# New Cruze owner. Found this black box. Is this factory ?



## 6speedTi (May 18, 2018)

Looks like it is for your wireless communication. 4G WIFI.









FCC ID XMR202007BG95M6 LTE Cat M1 & Cat NB2 Module by Quectel Wireless Solutions Company Limited


FCC ID application submitted by Quectel Wireless Solutions Company Limited for LTE Cat M1 & Cat NB2 Module for FCC ID XMR202007BG95M6. Approved Frequencies, User Manuals, Photos, and Wireless Reports.




fccid.io


----------



## Santacruzn19 (4 mo ago)

Ah. Cool. Thank you.


----------



## Blasirl (Mar 31, 2015)

Santacruzn19 said:


> It was under the drivers side dash. I tried looking up the serial number and fcc ID but didn’t come up with anything.
> View attachment 299480


Some kind of transmitter.





FCC ID XMR2020BG95M2







fcc.report


----------



## JLL (Sep 12, 2017)

Santacruzn19 said:


> It was under the drivers side dash. I tried looking up the serial number and fcc ID but didn’t come up with anything.
> View attachment 299480


Did you buy the car from a buy here pay here lot?


----------



## gyrfalcon (Dec 27, 2013)

JLL said:


> Did you buy the car from a buy here pay here lot?


Yes definitely looks like a GPS vehicle tracker... I would be interested to see what wiring they butchered to install it into the vehicle.


----------



## JLL (Sep 12, 2017)

gyrfalcon said:


> Yes definitely looks like a GPS vehicle tracker... I would be interested to see what wiring they butchered to install it into the vehicle.

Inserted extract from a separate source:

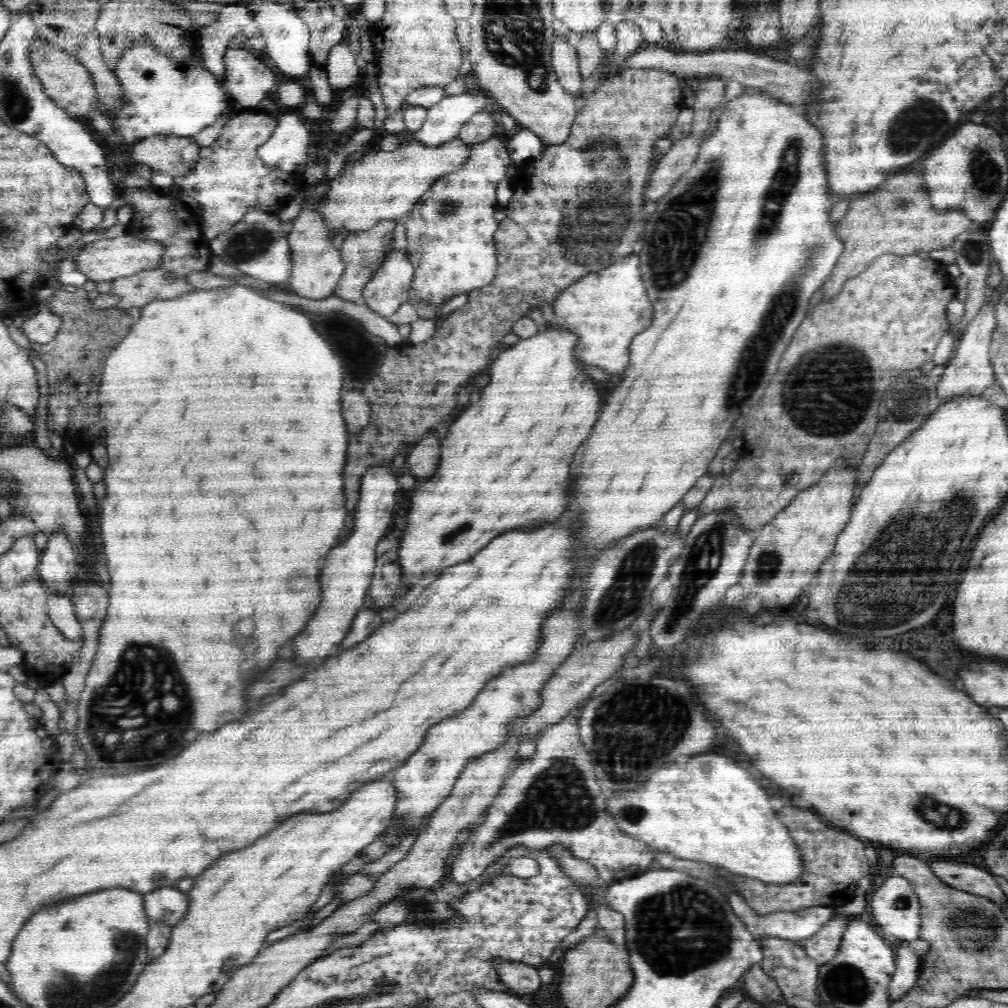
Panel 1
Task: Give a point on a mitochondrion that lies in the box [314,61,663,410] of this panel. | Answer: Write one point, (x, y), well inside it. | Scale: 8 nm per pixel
(598, 199)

Then that's a kill switch. Make sure you keep up on your payments. If not they'll shut the car down. Normally that box goes to the fuel pump, ignition and/or ECM


----------



## Santacruzn19 (4 mo ago)

Oh geez! Really ? Well it was a rental. Maybe that’s it. So far everything seems okay.


----------



## snowwy66 (Nov 5, 2017)

I'd pull it out.


----------



## regularguy56 (Nov 9, 2021)

The previous owner probably put this in. Definitely not OEM.


----------



## Cruton (Sep 19, 2017)

Probably connected to a 'Thermal Detonator'. You'll need R2D2 to deactivate it. 😅


----------



## LaszloBerry (4 mo ago)

Instead of removing it, could someone block reception somehow?


----------



## Santacruzn19 (4 mo ago)

LaszloBerry said:


> Instead of removing it, could someone block reception somehow?

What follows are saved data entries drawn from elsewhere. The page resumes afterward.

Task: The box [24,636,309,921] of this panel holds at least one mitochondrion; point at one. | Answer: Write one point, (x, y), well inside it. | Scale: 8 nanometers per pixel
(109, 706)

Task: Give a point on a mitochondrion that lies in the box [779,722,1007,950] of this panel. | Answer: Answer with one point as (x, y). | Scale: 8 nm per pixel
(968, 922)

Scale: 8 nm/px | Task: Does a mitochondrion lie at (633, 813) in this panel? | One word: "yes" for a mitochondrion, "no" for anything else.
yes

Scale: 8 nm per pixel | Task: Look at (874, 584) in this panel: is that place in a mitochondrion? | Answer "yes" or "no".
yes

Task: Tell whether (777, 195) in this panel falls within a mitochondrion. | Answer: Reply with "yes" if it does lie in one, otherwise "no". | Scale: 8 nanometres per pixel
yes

Could probably wrap it in thick aluminum foil.


----------



## FrankJ (Aug 18, 2020)

That is a tracker with starter lockout. I worked with those at the design-level. Fleets and dealers can install them, hide them and then use them to recover the vehicle. They report vehicle position every 15 minutes when stationary, and every 15 seconds when moving. They are wired into the switch for the starter, and can remotely disable. Removing it means restoring your factory wires by splicing them back together after you remove it. Do a good job splicing, as these are important wires for your car to function. Use solder (there are nice butt splice connectors that you use a heat gun to melt the solder and shrink wrap, all in one go. Good luck!


----------